Task objective -
For each line below that contains the string "CROSS", copy that line.

Extracted records -
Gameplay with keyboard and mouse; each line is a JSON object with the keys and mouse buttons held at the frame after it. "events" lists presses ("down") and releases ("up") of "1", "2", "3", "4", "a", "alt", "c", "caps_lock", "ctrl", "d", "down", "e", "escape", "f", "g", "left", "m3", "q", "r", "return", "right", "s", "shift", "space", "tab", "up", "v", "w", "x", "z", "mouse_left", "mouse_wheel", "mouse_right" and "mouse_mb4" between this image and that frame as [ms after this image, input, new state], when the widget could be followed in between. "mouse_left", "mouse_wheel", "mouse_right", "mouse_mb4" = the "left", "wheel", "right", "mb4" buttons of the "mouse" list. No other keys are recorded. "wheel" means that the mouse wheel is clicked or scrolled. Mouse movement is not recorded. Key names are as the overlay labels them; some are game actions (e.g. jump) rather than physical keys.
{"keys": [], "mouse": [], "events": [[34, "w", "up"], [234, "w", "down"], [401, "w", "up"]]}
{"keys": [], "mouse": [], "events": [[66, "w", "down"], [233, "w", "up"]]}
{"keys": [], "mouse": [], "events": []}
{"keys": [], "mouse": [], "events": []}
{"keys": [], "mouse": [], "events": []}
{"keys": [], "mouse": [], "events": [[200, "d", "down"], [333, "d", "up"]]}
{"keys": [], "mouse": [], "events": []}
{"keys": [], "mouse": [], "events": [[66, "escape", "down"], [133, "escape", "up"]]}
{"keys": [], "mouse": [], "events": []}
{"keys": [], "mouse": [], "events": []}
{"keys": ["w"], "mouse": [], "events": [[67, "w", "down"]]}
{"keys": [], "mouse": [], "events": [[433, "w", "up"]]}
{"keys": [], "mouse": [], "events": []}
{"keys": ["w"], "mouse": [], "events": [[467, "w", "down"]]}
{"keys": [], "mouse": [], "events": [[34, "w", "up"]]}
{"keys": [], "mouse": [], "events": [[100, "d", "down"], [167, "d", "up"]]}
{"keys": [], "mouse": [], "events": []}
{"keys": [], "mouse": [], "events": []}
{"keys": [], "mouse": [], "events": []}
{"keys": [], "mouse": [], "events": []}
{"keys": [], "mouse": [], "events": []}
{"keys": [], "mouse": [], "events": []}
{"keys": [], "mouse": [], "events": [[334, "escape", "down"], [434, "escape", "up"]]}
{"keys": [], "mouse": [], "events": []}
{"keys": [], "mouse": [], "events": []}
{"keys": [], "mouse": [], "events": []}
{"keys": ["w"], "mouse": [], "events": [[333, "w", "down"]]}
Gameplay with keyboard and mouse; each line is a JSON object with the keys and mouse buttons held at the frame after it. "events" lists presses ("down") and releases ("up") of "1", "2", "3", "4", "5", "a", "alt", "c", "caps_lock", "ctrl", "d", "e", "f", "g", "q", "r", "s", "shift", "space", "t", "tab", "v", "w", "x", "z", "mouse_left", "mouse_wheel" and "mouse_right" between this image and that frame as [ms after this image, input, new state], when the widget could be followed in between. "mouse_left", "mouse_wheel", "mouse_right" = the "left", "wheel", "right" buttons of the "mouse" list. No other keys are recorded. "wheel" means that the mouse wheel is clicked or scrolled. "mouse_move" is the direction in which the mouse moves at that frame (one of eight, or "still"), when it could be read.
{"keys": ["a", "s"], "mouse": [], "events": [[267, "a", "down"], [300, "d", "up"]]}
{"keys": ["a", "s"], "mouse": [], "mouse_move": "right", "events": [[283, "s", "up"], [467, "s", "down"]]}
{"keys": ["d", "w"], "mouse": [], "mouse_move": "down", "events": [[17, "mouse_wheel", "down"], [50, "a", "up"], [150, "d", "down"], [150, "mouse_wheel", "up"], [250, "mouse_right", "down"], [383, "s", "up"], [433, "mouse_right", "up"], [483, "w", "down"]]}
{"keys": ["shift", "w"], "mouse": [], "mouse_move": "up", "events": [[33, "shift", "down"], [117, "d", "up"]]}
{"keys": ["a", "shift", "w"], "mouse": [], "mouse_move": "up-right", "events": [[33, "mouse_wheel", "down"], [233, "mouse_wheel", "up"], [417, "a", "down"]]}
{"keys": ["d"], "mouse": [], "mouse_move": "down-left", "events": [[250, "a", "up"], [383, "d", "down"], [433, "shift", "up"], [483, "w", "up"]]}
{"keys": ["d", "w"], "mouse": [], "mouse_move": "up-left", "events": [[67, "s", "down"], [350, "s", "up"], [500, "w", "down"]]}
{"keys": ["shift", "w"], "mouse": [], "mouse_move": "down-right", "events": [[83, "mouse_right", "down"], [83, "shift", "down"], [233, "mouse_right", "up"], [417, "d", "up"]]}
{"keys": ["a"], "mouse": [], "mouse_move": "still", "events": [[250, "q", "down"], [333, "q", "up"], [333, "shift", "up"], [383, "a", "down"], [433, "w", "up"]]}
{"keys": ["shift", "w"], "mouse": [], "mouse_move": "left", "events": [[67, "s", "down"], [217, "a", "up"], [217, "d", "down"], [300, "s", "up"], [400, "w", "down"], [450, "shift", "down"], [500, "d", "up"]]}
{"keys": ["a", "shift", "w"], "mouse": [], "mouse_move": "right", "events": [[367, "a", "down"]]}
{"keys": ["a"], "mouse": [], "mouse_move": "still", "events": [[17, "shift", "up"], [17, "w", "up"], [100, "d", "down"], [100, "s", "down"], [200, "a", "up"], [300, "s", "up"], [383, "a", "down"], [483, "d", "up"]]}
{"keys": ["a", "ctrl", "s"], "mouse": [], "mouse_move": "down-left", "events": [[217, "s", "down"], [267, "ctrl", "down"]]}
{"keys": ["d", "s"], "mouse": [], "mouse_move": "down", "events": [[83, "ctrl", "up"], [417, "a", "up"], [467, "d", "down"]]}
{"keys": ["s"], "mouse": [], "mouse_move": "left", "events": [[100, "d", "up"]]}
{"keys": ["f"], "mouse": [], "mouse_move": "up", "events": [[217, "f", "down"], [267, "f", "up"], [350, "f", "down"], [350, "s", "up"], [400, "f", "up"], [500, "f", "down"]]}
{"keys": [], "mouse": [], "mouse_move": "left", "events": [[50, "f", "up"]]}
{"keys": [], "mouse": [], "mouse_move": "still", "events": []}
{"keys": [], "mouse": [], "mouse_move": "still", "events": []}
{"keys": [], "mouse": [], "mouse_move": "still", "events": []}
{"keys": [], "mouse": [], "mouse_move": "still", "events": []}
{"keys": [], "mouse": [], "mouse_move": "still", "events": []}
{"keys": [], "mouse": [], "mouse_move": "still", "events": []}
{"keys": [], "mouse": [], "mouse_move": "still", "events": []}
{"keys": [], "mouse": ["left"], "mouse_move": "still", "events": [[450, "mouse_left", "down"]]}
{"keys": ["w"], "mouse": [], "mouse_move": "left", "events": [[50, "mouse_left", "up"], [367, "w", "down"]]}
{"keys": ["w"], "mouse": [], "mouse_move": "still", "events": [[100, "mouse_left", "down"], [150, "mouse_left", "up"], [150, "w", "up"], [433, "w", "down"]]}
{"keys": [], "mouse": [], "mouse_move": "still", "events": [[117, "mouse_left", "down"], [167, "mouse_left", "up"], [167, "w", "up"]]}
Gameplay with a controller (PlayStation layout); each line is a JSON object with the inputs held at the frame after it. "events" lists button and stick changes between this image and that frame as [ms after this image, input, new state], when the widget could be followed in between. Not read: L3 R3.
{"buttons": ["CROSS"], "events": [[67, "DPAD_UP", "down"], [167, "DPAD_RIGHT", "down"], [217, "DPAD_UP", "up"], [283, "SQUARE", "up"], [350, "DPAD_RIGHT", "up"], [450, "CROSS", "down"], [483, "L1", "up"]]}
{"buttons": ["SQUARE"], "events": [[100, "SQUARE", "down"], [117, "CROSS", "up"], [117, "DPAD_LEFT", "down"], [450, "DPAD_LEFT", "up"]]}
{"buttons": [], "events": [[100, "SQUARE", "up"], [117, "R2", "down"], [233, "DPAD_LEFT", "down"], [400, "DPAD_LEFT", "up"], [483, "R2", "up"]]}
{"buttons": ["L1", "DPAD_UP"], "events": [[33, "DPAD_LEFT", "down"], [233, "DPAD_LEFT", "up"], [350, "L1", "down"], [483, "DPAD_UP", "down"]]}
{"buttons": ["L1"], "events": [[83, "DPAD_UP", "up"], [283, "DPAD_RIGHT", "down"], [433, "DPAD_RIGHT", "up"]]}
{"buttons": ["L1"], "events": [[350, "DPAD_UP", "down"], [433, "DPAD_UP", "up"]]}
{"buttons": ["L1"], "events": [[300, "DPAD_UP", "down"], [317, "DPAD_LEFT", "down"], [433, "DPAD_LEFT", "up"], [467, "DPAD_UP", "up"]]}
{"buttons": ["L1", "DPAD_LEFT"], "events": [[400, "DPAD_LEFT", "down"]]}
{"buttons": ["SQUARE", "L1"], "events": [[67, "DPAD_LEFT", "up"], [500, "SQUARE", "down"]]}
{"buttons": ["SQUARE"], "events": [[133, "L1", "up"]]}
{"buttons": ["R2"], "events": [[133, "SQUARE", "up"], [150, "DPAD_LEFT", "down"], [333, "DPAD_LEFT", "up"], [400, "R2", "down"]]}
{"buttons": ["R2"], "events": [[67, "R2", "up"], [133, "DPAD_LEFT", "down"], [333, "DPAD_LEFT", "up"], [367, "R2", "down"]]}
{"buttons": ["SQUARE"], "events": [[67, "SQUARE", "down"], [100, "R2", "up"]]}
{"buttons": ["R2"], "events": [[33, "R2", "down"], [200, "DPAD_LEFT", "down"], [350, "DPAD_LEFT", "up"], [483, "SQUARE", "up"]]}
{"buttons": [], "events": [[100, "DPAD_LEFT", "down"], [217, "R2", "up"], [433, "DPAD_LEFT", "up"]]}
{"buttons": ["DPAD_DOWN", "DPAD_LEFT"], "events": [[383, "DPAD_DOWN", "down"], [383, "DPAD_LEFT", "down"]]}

Task answer -
{"buttons": ["CROSS"], "events": [[67, "DPAD_UP", "down"], [167, "DPAD_RIGHT", "down"], [217, "DPAD_UP", "up"], [283, "SQUARE", "up"], [350, "DPAD_RIGHT", "up"], [450, "CROSS", "down"], [483, "L1", "up"]]}
{"buttons": ["SQUARE"], "events": [[100, "SQUARE", "down"], [117, "CROSS", "up"], [117, "DPAD_LEFT", "down"], [450, "DPAD_LEFT", "up"]]}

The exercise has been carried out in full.